William Carl Wilkinson (born August 10, 1964) is an American former professional baseball pitcher. A left-handed pitcher, Wilkinson played for Major League Baseball's (MLB) Seattle Mariners in 1985, and from 1987 to 1988. During his career, he had a 5–8 record, 4.56 earned run average (ERA) and 103 strikeouts in 113⅓ innings pitched.

Career
In the 1983 MLB draft, Wilkinson was selected in the fourth round by the Mariners, with the 87th overall pick. On June 13, 1985, he made his MLB debut with the Mariners, and took the loss against the Kansas City Royals after allowing four earned runs in five and two-thirds innings. Five days later, Wilkinson lost in his only other appearance during the 1985 season, which was also a start; he allowed five earned runs and recorded only one out. In his two MLB starts, Wilkinson was 0–2 with a 13.50 earned run average. He was the fifth-youngest player in the American League in 1985. Following his start against the Rangers, the Mariners demoted him to the minor leagues.

— Stored data —
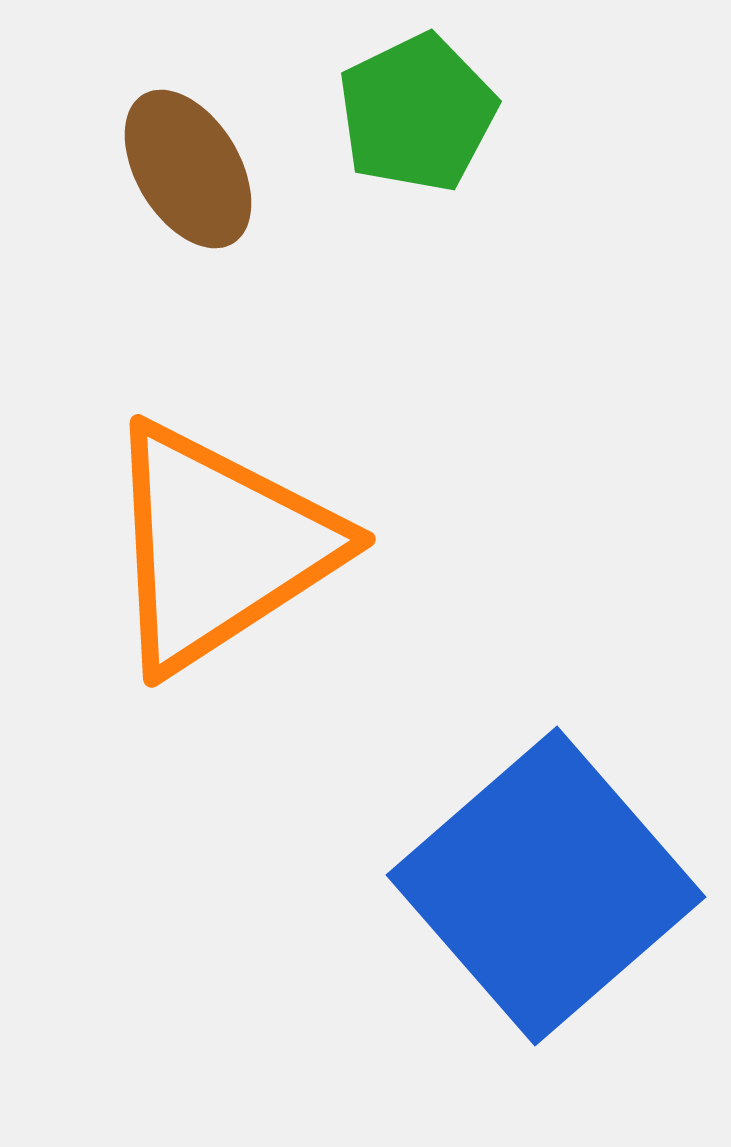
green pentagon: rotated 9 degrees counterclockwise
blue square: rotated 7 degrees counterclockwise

— What you have to do —
Answer these questions using the article on William Carl Wilkinson:
1. How many strikeouts did Wilkinson record during his career?
2. In which round of the 1983 MLB draft was he selected?
3. Which team did the Mariners face in his MLB debut?

— Output for this exercise —
1. 103
2. The fourth round
3. The Kansas City Royals